The PRINQUAL Procedure

Computational Resources

This section provides information about the computational resources required to run PROC PRINQUAL.

Let

\begin{align*} N & = \mr{number \; of \; observations} \\ m & = \mr{number \; of \; variables} \\ n & = \mr{number \; of \; principal \; components} \\ k & = \mr{maximum \; spline \; degree} \\ p & = \mr{maximum \; number \; of \; knots} \\ \end{align*}
  • For the MTV algorithm, more than

    \[ 56m + 8Nm + 8 \left( 6N + (p + k + 2)(p + k + 11) \right) \]

    bytes of array space are required.

  • For the MGV and MAC algorithms, more than $56m$ plus the maximum of the data matrix size and the optimal scaling work space bytes of array space are required. The data matrix size is $8Nm$ bytes. The optimal scaling work space requires less than $8 \left( 6N+(p+k+2)(p+k+11) \right)$ bytes.

  • For the MTV and MGV algorithms, more than $56m + 4m(m+1)$ bytes of array space are required.

  • PROC PRINQUAL tries to store the original and transformed data in memory. If there is not enough memory, a utility data set is used, potentially resulting in a large increase in execution time. The amount of memory for the preceding data formulas is an underestimate of the amount of memory needed to handle most problems. These formulas give an absolute minimum amount of memory required. If a utility data set is used, and if memory could be used with perfect efficiency, then roughly the amount of memory stated previously would be needed. In reality, most problems require at least two or three times the minimum.

  • PROC PRINQUAL sorts the data once. The sort time is roughly proportional to $mN^{3/2}$.

  • For the MTV algorithm, the time required to compute the variable approximations is roughly proportional to $2Nm^2 + 5m^3 + nm^2$.

  • For the MGV algorithm, one regression analysis per iteration is required to compute model parameter estimates. The time required to accumulate the crossproduct matrix is roughly proportional to $Nm^2$. The time required to compute the regression coefficients is roughly proportional to $m^3$. For each variable for each iteration, the swept crossproduct matrix is updated with time roughly proportional to m(N+m). The swept crossproduct matrix is updated for each variable with time roughly proportional to $m^2$, until computations are refreshed, requiring all sweeps to be performed again.

  • The only computationally intensive part of the MAC algorithm is the optimal scaling, since variable approximations are simple averages.

  • Each optimal scaling is a multiple regression problem, although some transformations are handled with faster special-case algorithms.
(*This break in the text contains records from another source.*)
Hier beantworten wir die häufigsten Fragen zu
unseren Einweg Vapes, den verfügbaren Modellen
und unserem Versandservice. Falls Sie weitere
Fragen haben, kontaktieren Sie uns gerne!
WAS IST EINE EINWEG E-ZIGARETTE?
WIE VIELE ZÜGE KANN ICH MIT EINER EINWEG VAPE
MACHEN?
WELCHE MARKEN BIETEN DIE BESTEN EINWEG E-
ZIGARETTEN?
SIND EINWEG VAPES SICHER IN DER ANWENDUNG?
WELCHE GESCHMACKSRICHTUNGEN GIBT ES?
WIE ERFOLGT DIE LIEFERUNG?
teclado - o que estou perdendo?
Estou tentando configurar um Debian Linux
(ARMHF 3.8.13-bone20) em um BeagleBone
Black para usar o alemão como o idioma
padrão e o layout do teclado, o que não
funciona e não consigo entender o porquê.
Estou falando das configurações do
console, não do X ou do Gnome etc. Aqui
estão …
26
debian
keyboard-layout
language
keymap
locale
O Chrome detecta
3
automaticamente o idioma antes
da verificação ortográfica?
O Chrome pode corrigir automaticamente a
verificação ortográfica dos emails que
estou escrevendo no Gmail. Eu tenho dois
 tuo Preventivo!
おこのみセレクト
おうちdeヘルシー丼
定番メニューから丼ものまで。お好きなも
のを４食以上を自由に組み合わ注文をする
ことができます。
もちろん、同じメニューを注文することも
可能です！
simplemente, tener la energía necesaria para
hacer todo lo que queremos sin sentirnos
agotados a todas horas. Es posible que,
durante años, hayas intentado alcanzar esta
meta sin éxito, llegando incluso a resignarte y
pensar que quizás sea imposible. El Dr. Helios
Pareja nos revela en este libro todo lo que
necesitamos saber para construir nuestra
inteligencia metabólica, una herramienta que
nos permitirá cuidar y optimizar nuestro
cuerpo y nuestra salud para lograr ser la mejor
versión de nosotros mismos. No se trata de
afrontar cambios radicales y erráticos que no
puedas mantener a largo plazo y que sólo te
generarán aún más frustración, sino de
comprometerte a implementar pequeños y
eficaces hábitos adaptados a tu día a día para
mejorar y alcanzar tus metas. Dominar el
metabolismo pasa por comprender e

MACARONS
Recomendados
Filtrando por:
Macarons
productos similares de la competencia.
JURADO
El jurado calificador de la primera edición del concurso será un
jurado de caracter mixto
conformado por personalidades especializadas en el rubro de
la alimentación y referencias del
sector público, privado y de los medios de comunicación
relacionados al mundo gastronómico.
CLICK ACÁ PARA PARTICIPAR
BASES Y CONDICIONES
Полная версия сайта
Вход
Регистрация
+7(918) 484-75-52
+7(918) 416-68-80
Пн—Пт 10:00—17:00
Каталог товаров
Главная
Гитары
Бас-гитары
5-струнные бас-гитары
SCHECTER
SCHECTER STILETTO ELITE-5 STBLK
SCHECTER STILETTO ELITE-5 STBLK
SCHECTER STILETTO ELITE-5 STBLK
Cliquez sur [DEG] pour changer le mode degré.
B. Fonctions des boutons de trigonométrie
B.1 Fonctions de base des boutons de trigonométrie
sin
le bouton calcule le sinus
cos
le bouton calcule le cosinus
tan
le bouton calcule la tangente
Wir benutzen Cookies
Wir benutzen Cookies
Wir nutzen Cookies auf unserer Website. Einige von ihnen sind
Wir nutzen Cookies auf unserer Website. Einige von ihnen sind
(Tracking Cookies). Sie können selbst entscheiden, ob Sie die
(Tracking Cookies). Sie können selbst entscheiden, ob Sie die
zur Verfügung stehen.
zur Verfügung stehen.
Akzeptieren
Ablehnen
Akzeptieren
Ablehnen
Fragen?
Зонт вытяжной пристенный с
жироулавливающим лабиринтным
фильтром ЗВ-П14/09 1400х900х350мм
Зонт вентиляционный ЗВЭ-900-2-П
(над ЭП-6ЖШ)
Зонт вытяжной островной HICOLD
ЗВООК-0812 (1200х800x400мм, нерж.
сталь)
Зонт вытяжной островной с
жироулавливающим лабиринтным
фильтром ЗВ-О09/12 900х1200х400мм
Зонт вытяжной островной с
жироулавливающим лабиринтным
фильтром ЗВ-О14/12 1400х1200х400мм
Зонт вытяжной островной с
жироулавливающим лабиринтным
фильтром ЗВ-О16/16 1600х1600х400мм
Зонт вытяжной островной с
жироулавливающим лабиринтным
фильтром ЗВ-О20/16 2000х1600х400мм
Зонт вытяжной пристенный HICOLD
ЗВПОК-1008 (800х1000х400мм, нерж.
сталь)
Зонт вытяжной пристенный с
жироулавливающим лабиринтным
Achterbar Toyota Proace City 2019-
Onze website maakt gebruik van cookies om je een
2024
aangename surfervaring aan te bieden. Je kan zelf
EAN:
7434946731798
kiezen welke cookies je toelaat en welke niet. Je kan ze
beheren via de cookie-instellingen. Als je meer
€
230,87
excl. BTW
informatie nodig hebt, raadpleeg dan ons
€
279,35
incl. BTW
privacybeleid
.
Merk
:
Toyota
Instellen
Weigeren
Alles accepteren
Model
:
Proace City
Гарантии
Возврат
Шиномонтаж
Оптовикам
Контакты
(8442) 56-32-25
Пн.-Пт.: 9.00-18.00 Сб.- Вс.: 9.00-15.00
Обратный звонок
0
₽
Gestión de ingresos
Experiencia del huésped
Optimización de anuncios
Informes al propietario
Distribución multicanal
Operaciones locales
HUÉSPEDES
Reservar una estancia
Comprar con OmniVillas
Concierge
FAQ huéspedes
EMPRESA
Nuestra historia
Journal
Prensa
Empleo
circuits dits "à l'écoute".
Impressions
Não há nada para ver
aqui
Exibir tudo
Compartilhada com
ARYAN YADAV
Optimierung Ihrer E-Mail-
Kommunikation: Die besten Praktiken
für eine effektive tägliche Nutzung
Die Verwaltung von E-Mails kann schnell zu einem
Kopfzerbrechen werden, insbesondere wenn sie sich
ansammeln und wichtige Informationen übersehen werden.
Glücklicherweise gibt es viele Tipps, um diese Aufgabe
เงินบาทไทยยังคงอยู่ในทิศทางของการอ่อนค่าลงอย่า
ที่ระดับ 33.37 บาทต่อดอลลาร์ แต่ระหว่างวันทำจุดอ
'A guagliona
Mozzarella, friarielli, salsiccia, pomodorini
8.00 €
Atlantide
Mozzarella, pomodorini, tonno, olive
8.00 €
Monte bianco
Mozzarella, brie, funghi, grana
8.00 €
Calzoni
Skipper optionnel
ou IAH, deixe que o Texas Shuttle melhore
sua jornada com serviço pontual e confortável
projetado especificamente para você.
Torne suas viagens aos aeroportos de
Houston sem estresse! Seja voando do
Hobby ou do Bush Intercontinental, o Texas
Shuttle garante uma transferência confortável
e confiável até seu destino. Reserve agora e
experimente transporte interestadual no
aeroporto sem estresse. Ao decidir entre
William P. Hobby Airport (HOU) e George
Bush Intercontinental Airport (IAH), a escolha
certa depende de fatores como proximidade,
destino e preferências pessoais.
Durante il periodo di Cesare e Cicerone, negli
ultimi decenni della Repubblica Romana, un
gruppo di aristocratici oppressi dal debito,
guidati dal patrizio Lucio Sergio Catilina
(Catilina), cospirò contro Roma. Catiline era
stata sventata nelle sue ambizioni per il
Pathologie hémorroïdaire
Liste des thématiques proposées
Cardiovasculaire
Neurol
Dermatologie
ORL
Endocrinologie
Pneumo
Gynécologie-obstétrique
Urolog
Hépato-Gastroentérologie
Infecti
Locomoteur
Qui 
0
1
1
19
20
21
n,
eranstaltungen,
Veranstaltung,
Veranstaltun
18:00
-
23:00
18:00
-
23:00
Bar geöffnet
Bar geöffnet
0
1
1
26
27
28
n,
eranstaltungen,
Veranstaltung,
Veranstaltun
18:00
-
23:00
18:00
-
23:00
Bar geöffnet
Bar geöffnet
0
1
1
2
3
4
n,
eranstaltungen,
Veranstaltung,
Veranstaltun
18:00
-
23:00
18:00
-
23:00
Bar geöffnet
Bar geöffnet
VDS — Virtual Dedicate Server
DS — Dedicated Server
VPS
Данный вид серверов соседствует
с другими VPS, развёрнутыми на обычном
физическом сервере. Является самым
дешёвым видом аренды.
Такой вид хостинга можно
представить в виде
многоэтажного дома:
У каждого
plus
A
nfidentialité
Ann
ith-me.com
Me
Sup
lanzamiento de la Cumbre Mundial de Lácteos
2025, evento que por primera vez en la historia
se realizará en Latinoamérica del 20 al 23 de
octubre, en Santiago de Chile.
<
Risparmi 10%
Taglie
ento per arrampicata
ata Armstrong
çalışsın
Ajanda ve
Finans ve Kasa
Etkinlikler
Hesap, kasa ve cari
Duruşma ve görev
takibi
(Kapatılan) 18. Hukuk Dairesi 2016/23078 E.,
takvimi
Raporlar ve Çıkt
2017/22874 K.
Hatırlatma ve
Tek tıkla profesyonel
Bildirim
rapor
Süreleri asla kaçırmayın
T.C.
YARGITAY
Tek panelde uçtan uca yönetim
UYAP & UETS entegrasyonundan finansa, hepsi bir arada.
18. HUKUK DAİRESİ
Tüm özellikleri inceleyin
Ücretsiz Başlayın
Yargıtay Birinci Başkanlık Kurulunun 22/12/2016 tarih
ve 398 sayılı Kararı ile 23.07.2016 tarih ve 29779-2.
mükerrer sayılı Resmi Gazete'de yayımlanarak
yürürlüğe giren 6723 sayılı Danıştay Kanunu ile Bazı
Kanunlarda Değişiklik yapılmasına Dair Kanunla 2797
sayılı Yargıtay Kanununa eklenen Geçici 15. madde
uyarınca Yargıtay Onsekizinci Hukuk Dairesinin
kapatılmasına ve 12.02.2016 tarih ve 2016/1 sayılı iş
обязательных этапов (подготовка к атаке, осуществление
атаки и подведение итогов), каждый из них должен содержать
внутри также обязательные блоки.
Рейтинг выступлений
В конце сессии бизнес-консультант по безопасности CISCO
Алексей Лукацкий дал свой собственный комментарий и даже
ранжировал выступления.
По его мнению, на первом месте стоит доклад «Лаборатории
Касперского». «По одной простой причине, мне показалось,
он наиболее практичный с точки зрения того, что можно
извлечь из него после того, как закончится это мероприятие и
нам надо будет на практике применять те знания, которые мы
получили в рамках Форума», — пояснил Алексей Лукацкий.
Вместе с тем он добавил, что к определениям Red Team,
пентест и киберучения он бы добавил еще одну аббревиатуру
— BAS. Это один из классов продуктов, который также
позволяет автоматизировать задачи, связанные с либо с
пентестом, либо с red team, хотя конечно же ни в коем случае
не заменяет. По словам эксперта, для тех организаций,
The number of regressors for the optimal scaling problems depends on the original values of the variable and the type of transformation. For each monotone spline transformation, an unknown number of multiple regressions is required to find a set of coefficients that satisfies the constraints. The B-spline basis is generated twice for each SPLINE and MSPLINE transformation for each iteration. The time required to generate the B-spline basis is roughly proportional to $Nk^2$.